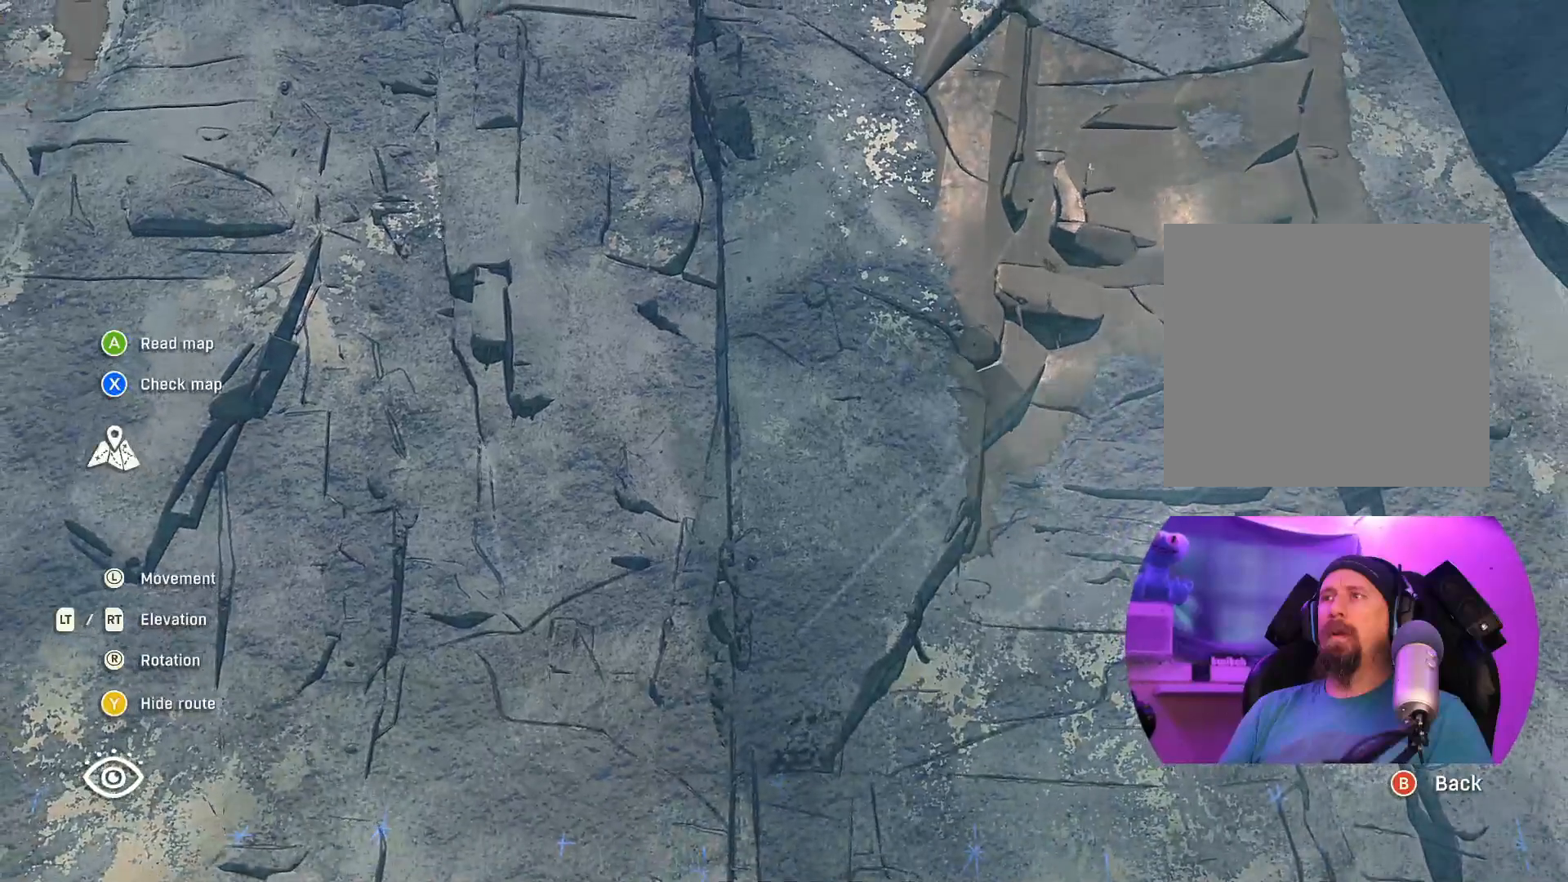
{"buttons": ["R2"], "left_stick": "center", "right_stick": "center", "events": [[417, "R2", "down"]]}
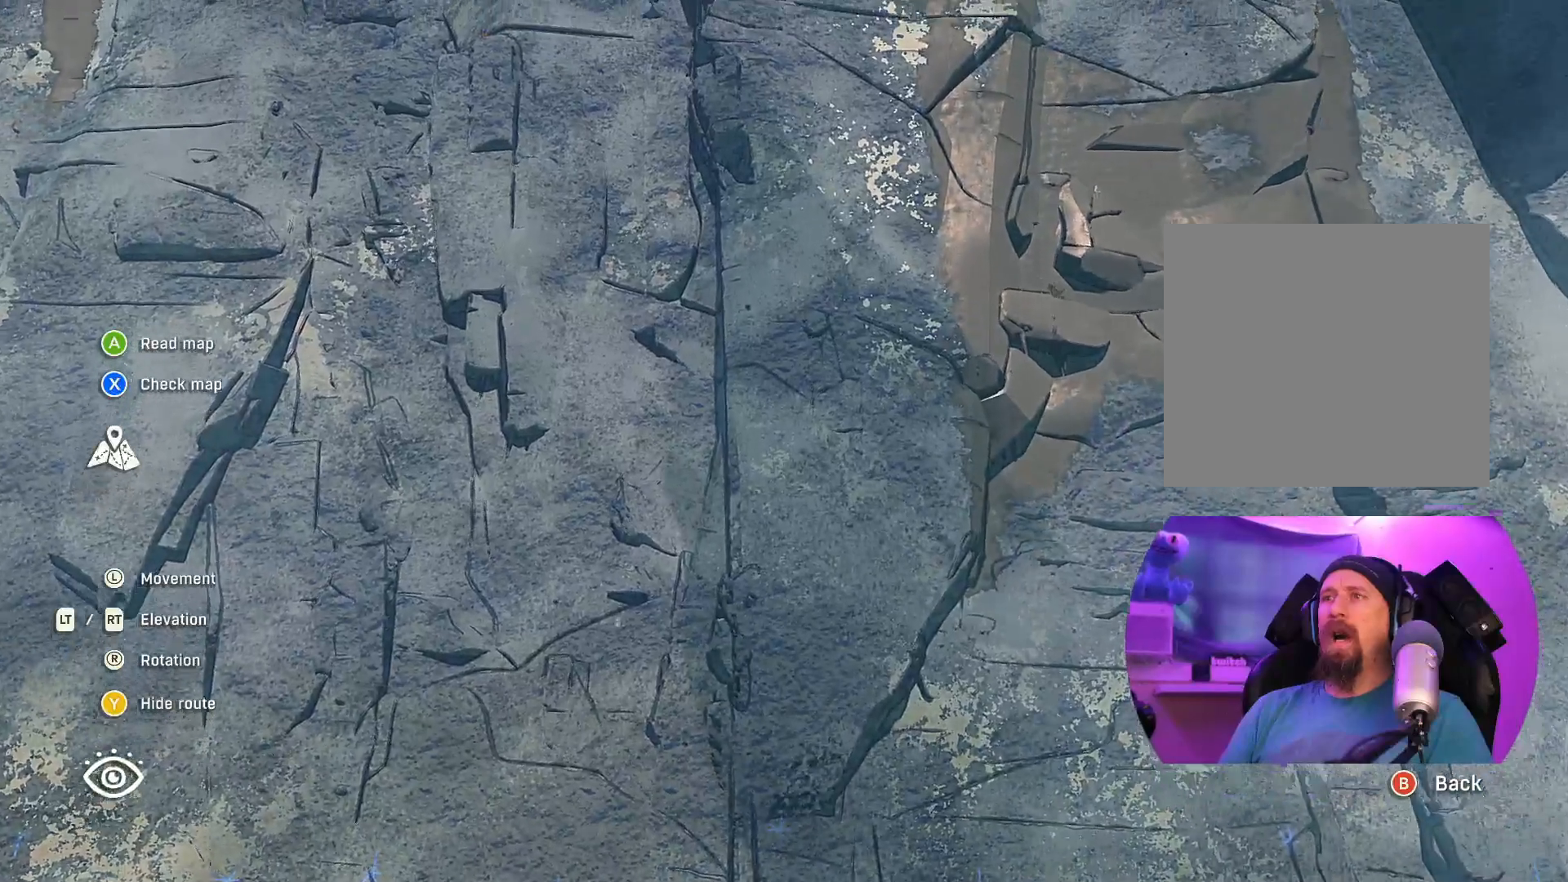
{"buttons": [], "left_stick": "down", "right_stick": "center", "events": [[50, "left_stick", "left"], [150, "R2", "up"], [350, "left_stick", "center"], [483, "left_stick", "down"]]}
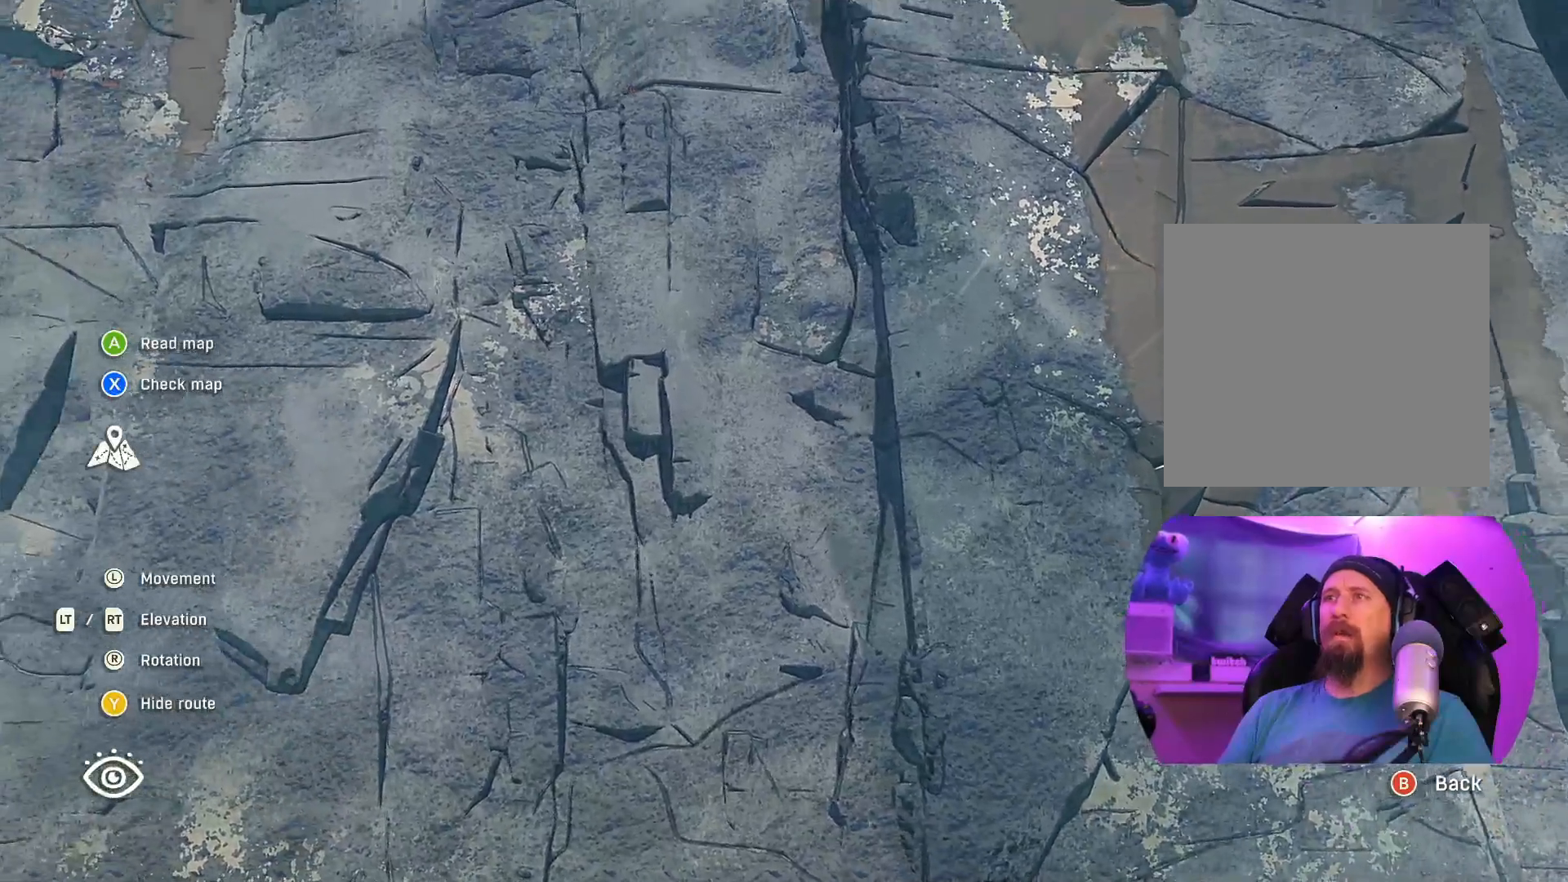
{"buttons": [], "left_stick": "down", "right_stick": "center", "events": [[83, "right_stick", "up"], [367, "right_stick", "center"]]}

### ABOUT THIS TASK
Every line of the listing is to be retyped exactly; pictures stay out.

### TASK ANSWER
{"buttons": ["R2"], "left_stick": "center", "right_stick": "center", "events": [[417, "R2", "down"]]}
{"buttons": [], "left_stick": "down", "right_stick": "center", "events": [[50, "left_stick", "left"], [150, "R2", "up"], [350, "left_stick", "center"], [483, "left_stick", "down"]]}
{"buttons": [], "left_stick": "down", "right_stick": "center", "events": [[83, "right_stick", "up"], [367, "right_stick", "center"]]}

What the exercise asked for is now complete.